DATASET EXCERPTS:

===============

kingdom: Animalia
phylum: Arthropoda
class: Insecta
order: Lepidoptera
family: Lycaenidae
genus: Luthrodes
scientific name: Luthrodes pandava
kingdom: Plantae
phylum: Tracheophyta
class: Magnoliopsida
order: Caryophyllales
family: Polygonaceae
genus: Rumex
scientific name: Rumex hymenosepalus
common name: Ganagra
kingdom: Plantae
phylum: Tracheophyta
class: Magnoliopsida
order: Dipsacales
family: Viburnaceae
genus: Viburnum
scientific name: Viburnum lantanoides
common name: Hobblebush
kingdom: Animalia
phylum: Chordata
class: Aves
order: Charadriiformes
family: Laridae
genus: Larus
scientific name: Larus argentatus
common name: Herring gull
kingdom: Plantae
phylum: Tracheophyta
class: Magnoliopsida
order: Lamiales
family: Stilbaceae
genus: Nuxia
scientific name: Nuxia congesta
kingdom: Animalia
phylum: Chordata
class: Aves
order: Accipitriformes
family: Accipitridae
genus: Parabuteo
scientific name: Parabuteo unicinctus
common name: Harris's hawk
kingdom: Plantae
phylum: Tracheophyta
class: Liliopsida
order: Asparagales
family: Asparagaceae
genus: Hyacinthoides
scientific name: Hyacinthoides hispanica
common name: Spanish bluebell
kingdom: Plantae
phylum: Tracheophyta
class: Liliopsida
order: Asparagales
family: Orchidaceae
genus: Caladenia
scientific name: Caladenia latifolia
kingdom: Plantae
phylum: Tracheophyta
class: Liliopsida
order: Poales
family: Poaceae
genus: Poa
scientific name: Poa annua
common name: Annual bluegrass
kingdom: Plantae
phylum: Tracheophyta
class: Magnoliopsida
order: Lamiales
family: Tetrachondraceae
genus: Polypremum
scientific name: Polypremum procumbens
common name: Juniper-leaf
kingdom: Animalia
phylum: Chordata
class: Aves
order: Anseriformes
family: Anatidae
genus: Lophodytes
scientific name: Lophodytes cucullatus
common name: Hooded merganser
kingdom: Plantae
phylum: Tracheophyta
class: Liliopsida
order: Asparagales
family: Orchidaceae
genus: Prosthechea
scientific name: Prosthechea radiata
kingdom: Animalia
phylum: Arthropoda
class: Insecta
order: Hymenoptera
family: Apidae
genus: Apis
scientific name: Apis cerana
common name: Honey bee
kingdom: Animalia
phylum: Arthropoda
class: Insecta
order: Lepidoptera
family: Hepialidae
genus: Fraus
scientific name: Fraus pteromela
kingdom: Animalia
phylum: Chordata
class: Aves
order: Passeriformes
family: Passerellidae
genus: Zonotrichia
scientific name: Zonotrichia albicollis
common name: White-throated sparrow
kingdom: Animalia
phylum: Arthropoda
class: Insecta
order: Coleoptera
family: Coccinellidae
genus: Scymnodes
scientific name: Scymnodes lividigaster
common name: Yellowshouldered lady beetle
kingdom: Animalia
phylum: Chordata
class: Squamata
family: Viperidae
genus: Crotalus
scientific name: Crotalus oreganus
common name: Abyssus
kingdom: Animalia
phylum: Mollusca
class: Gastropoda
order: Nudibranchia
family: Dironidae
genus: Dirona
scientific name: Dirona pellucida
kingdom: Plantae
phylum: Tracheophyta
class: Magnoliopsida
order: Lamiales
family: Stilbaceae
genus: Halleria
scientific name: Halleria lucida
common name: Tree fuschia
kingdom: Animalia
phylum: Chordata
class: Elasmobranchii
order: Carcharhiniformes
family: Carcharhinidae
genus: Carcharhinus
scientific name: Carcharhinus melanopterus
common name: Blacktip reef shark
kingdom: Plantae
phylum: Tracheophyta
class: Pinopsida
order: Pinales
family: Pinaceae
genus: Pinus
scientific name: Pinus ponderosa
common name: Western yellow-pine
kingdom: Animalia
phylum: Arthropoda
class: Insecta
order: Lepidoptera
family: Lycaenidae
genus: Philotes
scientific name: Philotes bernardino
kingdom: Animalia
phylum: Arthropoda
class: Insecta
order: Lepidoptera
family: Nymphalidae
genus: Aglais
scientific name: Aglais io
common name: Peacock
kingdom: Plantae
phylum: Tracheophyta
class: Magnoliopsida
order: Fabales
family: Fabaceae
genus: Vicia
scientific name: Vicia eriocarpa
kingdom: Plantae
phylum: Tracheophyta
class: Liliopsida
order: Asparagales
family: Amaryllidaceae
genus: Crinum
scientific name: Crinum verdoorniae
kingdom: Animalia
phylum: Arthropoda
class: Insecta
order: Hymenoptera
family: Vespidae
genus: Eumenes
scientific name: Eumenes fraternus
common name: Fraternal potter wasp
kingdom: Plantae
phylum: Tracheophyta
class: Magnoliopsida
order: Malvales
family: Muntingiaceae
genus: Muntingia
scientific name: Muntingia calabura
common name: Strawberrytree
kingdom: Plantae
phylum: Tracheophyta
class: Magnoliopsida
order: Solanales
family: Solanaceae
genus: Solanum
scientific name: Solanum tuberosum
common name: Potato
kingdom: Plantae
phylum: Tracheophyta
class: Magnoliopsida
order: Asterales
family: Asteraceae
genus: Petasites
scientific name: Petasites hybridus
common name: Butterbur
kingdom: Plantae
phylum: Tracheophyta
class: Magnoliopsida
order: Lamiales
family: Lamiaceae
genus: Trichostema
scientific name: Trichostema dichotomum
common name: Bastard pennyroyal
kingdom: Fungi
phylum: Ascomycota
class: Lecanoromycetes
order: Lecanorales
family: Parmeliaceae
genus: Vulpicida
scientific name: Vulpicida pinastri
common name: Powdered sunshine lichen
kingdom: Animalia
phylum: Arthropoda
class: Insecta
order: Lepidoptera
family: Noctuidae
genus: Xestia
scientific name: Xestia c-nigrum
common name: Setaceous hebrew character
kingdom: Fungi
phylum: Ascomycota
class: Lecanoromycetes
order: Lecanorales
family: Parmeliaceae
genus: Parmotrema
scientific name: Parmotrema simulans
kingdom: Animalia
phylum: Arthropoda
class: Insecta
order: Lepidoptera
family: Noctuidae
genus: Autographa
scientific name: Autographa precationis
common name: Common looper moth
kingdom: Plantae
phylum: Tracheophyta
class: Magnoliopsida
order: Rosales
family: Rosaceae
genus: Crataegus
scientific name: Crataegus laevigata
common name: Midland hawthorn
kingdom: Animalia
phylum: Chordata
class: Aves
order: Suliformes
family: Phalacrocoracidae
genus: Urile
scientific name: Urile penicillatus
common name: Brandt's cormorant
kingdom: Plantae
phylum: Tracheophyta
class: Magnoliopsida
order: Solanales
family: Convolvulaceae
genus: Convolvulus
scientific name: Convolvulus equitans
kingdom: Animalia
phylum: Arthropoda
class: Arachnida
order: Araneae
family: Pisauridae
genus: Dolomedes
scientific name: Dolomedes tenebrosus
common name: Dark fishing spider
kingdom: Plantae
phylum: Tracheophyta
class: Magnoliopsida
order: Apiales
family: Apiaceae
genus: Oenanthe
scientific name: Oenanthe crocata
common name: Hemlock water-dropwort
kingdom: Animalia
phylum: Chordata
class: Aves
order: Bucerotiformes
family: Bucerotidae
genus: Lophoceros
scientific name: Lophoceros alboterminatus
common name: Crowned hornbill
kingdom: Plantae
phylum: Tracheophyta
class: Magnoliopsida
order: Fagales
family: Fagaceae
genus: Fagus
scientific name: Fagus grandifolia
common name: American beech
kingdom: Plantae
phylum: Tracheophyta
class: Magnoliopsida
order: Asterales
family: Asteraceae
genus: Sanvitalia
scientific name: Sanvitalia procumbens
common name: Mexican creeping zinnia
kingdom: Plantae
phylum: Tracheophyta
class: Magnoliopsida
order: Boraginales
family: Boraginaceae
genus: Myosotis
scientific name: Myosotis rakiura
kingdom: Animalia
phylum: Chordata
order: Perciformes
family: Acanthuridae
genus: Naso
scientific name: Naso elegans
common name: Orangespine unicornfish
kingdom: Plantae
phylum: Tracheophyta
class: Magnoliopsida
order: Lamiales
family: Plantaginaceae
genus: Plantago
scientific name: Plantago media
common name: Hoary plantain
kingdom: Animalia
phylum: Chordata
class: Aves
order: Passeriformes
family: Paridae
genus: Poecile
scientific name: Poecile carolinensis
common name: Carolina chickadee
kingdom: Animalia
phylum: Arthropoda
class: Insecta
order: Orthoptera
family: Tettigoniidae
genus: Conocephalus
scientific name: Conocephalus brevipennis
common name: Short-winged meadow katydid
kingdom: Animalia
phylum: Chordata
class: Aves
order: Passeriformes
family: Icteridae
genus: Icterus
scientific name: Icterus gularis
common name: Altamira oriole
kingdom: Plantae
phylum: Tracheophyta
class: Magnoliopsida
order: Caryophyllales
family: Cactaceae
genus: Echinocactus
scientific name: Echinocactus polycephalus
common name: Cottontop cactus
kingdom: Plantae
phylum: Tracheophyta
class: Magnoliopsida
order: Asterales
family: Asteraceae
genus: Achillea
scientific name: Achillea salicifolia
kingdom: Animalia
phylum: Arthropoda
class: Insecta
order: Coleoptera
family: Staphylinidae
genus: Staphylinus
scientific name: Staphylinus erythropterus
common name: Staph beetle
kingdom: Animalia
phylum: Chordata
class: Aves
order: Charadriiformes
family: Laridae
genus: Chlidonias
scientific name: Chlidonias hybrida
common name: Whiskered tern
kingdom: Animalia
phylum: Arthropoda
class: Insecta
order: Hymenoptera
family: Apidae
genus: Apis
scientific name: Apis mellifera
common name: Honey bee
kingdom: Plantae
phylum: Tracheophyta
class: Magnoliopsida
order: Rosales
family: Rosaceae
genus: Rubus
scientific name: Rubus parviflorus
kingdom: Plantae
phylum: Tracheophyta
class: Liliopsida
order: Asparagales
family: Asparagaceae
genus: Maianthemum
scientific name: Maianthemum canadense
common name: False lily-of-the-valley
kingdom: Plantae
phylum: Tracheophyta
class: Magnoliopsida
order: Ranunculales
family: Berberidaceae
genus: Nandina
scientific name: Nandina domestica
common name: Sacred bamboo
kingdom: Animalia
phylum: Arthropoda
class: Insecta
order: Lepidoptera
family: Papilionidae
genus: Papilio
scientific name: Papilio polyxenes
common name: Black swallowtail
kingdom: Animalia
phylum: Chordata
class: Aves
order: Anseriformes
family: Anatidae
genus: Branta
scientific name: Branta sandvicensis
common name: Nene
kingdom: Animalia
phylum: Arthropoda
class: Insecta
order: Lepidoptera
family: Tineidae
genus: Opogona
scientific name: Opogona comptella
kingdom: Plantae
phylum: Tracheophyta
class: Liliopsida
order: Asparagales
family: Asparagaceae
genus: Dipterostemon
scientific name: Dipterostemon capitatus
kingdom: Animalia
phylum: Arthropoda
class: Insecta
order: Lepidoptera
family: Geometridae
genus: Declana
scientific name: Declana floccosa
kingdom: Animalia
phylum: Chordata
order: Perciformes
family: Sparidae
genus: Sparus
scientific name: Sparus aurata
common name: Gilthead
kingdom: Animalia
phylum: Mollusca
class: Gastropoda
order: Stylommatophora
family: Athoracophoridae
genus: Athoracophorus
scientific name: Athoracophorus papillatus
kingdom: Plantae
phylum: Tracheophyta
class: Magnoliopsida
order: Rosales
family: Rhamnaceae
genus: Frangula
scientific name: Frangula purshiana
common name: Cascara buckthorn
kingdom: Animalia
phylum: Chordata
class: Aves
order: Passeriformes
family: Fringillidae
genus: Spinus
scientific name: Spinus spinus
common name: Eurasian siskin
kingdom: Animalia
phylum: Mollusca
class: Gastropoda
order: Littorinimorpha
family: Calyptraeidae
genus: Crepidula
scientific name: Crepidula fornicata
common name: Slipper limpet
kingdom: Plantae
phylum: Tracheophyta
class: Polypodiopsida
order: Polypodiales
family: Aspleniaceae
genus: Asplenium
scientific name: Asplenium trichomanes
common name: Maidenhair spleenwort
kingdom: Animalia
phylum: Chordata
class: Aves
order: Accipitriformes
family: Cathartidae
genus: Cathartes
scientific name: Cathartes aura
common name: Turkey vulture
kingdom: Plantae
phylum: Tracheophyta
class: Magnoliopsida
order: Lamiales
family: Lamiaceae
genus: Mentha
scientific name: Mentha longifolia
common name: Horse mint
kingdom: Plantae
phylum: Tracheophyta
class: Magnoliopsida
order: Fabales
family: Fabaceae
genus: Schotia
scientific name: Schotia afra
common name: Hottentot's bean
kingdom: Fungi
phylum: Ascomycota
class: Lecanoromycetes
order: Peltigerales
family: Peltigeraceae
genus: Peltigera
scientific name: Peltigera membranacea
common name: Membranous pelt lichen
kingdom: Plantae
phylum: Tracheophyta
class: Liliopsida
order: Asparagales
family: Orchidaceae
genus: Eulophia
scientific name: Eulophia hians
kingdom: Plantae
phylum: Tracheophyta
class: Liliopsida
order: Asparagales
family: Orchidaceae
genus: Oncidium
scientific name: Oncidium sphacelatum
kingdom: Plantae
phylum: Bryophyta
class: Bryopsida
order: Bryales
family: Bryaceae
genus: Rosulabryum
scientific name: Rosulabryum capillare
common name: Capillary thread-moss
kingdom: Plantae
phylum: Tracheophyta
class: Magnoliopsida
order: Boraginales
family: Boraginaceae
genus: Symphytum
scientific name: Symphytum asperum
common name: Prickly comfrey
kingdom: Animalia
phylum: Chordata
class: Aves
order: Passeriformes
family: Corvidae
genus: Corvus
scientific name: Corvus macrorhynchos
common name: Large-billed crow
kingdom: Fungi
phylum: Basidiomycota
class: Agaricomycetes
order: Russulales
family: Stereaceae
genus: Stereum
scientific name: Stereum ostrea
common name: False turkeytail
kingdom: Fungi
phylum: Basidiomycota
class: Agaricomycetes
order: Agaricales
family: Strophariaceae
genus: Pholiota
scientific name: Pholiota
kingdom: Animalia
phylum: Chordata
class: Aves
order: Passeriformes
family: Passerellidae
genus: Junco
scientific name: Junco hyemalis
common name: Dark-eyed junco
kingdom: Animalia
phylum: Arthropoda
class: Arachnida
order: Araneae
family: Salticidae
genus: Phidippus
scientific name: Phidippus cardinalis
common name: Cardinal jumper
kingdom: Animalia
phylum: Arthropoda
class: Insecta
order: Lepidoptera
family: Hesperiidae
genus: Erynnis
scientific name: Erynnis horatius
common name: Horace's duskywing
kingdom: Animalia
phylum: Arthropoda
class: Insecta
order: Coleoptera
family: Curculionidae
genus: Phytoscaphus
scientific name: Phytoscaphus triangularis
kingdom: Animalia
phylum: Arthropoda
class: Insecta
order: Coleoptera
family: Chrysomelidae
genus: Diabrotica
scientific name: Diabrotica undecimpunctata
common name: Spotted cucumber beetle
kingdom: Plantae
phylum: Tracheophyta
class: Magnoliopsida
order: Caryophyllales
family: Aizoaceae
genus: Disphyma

===============

Reproduce everything in the rows above, from the line containing "family: Peltigeraceae" down to the line containing "family: Corvidae", including both of those lines.

COMPLETED TASK:
family: Peltigeraceae
genus: Peltigera
scientific name: Peltigera membranacea
common name: Membranous pelt lichen
kingdom: Plantae
phylum: Tracheophyta
class: Liliopsida
order: Asparagales
family: Orchidaceae
genus: Eulophia
scientific name: Eulophia hians
kingdom: Plantae
phylum: Tracheophyta
class: Liliopsida
order: Asparagales
family: Orchidaceae
genus: Oncidium
scientific name: Oncidium sphacelatum
kingdom: Plantae
phylum: Bryophyta
class: Bryopsida
order: Bryales
family: Bryaceae
genus: Rosulabryum
scientific name: Rosulabryum capillare
common name: Capillary thread-moss
kingdom: Plantae
phylum: Tracheophyta
class: Magnoliopsida
order: Boraginales
family: Boraginaceae
genus: Symphytum
scientific name: Symphytum asperum
common name: Prickly comfrey
kingdom: Animalia
phylum: Chordata
class: Aves
order: Passeriformes
family: Corvidae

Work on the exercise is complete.